GOAL OF THE EXERCISE -> Transcribe exactly the lines that fall between the one holding "RECT 46.000 27.240 50.000 27.840 ;" and the one holding "RECT 3.990 31.640 46.000 33.640 ;", inclusive, from the entries below.

Stored items:
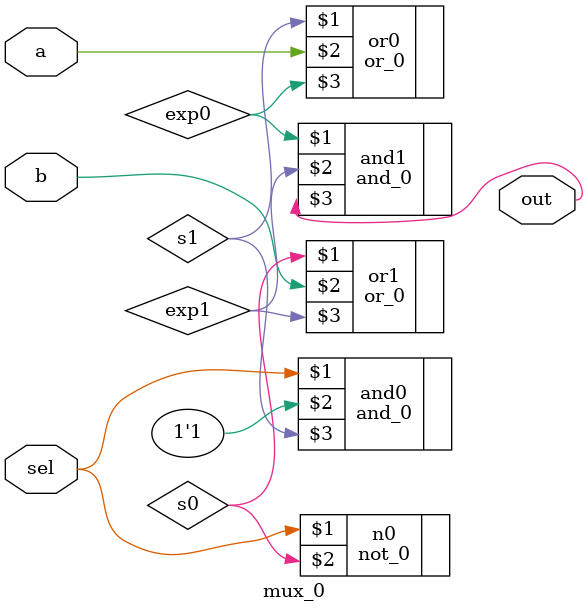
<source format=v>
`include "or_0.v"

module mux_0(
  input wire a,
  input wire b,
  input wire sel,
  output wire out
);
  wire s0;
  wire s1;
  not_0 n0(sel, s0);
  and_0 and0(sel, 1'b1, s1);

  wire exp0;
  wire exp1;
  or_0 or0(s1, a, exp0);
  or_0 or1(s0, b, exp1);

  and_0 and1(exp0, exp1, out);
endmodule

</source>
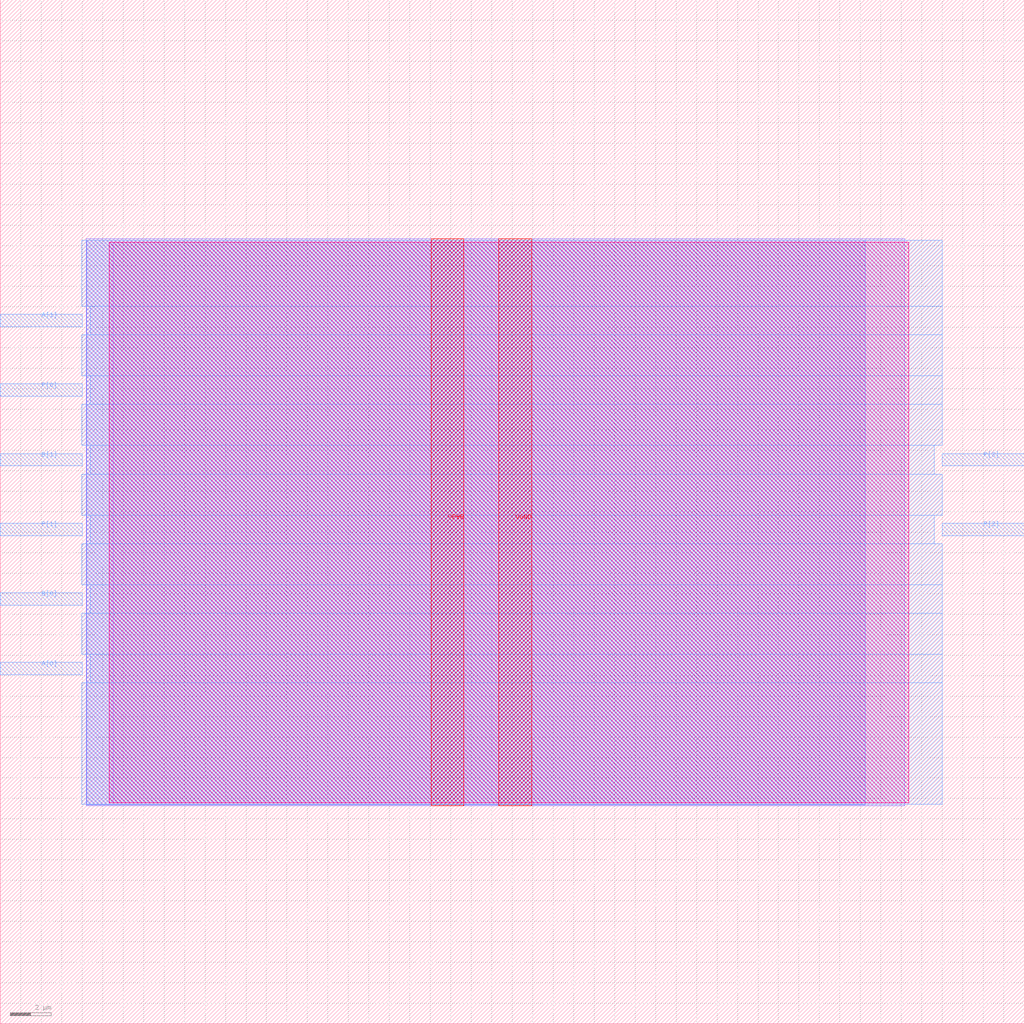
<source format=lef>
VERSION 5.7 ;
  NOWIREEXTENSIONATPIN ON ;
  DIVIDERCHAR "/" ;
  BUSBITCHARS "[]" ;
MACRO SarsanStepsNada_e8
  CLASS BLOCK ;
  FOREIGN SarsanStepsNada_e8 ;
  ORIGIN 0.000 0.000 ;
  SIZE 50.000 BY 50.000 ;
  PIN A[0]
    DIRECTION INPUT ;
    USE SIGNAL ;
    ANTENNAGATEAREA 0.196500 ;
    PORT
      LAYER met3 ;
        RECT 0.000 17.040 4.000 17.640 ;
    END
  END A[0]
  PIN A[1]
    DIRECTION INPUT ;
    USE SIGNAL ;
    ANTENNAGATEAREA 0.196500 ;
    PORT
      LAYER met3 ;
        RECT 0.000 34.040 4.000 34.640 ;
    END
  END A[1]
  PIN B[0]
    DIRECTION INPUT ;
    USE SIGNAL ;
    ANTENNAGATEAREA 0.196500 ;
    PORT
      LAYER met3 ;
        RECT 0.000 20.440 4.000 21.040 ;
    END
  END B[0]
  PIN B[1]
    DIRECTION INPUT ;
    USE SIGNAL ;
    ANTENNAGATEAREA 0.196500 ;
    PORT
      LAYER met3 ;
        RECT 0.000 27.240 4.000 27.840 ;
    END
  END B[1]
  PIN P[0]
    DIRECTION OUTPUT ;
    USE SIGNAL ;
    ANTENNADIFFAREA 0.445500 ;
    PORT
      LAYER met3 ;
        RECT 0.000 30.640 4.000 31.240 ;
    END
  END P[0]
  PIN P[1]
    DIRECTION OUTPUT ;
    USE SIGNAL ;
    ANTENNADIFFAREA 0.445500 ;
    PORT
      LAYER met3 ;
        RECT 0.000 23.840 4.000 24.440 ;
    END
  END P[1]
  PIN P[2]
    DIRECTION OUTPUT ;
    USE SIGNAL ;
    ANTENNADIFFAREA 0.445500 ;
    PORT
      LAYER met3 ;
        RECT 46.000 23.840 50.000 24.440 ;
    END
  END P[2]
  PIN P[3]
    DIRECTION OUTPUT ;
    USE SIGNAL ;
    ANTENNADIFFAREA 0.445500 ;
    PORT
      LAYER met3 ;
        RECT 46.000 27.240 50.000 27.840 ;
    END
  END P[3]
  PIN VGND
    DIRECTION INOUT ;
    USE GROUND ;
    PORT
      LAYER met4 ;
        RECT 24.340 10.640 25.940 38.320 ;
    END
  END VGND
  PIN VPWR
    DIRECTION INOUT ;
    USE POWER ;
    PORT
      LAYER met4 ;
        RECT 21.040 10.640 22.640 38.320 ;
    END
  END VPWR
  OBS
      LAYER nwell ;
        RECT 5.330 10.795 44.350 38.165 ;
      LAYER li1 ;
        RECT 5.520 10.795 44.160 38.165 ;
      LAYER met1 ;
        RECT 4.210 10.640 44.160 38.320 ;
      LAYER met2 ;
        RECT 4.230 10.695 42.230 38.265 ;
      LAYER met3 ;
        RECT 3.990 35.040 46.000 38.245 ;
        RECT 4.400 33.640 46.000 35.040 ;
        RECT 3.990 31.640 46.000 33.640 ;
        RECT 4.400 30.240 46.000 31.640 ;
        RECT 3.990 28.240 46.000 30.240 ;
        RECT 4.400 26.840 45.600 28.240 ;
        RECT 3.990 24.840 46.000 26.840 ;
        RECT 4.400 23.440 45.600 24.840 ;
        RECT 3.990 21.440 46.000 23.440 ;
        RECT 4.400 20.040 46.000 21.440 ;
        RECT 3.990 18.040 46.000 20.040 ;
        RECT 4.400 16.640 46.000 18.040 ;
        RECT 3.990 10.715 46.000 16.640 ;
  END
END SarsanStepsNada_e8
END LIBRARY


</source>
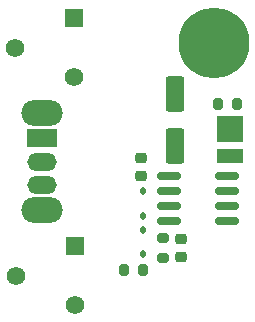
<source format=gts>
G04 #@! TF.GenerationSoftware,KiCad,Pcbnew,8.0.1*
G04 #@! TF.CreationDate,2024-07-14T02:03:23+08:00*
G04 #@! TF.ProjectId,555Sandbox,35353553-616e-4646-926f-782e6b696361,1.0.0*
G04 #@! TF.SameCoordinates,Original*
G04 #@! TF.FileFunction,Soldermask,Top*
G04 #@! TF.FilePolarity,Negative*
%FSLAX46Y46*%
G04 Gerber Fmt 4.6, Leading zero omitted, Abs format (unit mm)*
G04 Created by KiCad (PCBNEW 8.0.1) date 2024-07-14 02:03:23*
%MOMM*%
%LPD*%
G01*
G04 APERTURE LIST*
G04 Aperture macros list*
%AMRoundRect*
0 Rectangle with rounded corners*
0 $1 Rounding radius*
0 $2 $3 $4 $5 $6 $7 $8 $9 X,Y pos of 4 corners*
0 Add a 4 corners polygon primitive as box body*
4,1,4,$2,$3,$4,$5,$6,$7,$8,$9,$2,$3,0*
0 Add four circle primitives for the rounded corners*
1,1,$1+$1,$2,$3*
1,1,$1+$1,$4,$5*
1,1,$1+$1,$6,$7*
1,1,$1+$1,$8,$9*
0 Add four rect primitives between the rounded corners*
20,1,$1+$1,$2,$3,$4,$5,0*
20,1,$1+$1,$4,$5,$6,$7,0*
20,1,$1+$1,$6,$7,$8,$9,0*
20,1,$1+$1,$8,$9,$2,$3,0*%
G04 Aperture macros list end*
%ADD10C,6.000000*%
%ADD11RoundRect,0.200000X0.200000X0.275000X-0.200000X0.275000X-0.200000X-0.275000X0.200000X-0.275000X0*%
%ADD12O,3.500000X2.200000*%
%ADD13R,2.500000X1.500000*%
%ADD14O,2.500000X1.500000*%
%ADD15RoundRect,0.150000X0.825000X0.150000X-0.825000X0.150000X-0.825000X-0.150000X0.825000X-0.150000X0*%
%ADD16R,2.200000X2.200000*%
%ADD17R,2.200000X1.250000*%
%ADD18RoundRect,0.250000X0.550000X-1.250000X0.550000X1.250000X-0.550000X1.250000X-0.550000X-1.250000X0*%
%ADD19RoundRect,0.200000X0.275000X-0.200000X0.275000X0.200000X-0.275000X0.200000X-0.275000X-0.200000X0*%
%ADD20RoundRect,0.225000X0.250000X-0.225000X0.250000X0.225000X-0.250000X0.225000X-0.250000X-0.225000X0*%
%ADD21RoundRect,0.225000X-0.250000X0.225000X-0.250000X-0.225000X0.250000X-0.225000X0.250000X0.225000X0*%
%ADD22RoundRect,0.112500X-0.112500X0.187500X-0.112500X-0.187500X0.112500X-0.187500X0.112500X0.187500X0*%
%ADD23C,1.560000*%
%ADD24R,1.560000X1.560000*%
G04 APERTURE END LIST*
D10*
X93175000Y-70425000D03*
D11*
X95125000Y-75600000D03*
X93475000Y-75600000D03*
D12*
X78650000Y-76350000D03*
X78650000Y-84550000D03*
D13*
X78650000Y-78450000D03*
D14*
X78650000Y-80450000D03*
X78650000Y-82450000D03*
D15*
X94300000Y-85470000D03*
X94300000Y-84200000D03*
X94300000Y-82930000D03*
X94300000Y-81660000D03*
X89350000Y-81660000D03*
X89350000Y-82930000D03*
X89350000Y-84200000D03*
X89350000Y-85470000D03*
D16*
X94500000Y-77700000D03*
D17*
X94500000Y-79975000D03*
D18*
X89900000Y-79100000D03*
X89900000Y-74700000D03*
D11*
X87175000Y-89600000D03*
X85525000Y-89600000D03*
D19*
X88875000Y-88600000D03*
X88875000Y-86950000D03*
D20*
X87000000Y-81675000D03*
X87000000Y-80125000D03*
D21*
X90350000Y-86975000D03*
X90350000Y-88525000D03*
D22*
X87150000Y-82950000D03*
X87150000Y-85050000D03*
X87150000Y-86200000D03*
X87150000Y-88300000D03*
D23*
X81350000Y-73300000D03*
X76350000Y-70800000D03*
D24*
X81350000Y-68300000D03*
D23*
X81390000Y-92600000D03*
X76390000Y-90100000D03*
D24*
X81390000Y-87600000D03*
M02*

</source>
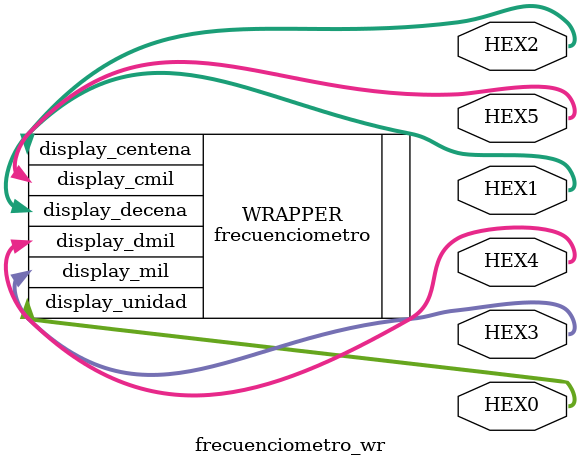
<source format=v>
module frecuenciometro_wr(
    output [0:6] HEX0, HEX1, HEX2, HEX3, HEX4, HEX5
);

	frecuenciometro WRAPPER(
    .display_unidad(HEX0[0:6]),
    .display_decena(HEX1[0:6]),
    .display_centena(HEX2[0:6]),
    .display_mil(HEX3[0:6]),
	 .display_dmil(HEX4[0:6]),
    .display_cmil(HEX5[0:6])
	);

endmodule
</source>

OUTPUT FOR THIS EXERCISE ->
        RECT 46.000 27.240 50.000 27.840 ;
    END
  END P[3]
  PIN VGND
    DIRECTION INOUT ;
    USE GROUND ;
    PORT
      LAYER met4 ;
        RECT 24.340 10.640 25.940 38.320 ;
    END
  END VGND
  PIN VPWR
    DIRECTION INOUT ;
    USE POWER ;
    PORT
      LAYER met4 ;
        RECT 21.040 10.640 22.640 38.320 ;
    END
  END VPWR
  OBS
      LAYER nwell ;
        RECT 5.330 10.795 44.350 38.165 ;
      LAYER li1 ;
        RECT 5.520 10.795 44.160 38.165 ;
      LAYER met1 ;
        RECT 4.210 10.640 44.160 38.320 ;
      LAYER met2 ;
        RECT 4.230 10.695 42.230 38.265 ;
      LAYER met3 ;
        RECT 3.990 35.040 46.000 38.245 ;
        RECT 4.400 33.640 46.000 35.040 ;
        RECT 3.990 31.640 46.000 33.640 ;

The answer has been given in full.